Mesmo sem ser mídia (ou talvez exatamente por isso), a mídia social tem alcance, frequência, imediatismo e permanência únicos. Se em parte isso se dá por sua natureza eletrônica e grande disponibilidade graças às tecnologias móveis, um aspecto pouco discutido é a total irresponsabilidade do conteúdo divulgado por ela.

Da mesma forma que não se demanda que um papo de bar cite referências ou seja imparcial, boa parte do discurso dos grandes botecos da rede é barulhento, emotivo, radical e irresponsável. Poderia ser até cômico, se não fosse levado a sério.

Por uma mistura de falta de razões com excesso de argumentos, a mídia social tem a impertinência de um torcedor fanático, que aos berros, insiste em declarar que o seu time, com a escalação de 1978 contra a Ponte Preta, foi o melhor do mundo.

Instrumento de conversação, relacionamento, presença, compartilhamento e reputação, a mídia social tem tudo para ser o verdadeiro ambiente de manifestação de identidade em um futuro próximo. Mas para isso é preciso usá-la mais e melhor, compreendendo seu valor e verdadeiro tamanho.

Há muito de realidade no virtual, da mesma forma que há muito de virtualidade no que se convencionou chamar de realidade.

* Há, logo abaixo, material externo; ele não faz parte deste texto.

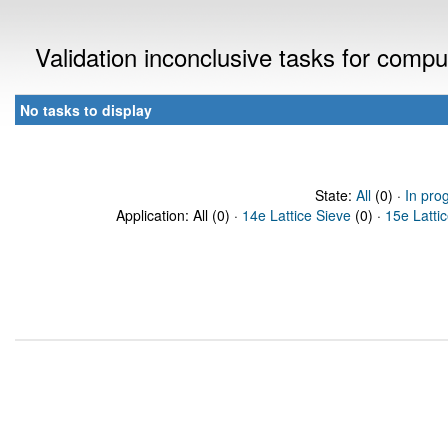
Validation inconclusive tasks for comp
No tasks to display
State:
All
(0) ·
In pro
Application: All (0) ·
14e Lattice Sieve
(0) ·
15e Latti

Não se pode culpar a mídia social por preconceitos ou radicalismos que a precedem ou que, como a histeria quanto à liberdade de manifestação de gênero, não tem nada a ver com ela. A mídia social não é um espaço ideológico, da mesma forma que não é um ambiente tecnológico. Ela é um ambiente de relacionamentos que, como um bar ou uma praia, pode levar a uma grande mudança, mas precisa ser relativizado.

Enquanto ela é nova, ainda leva-se a sério demais o que é dito, compartilhado e analisado por ali. Por mais que tenham acelerado e catalisado, elas não inventaram o fiasco que se deu nas ruas no final de semana que passou. A indignação é resultado de um processo de longa data que não se resolverá através de uma canetada ou solução messiânica. Quem acredita em milagres tende a morrer à sua espera.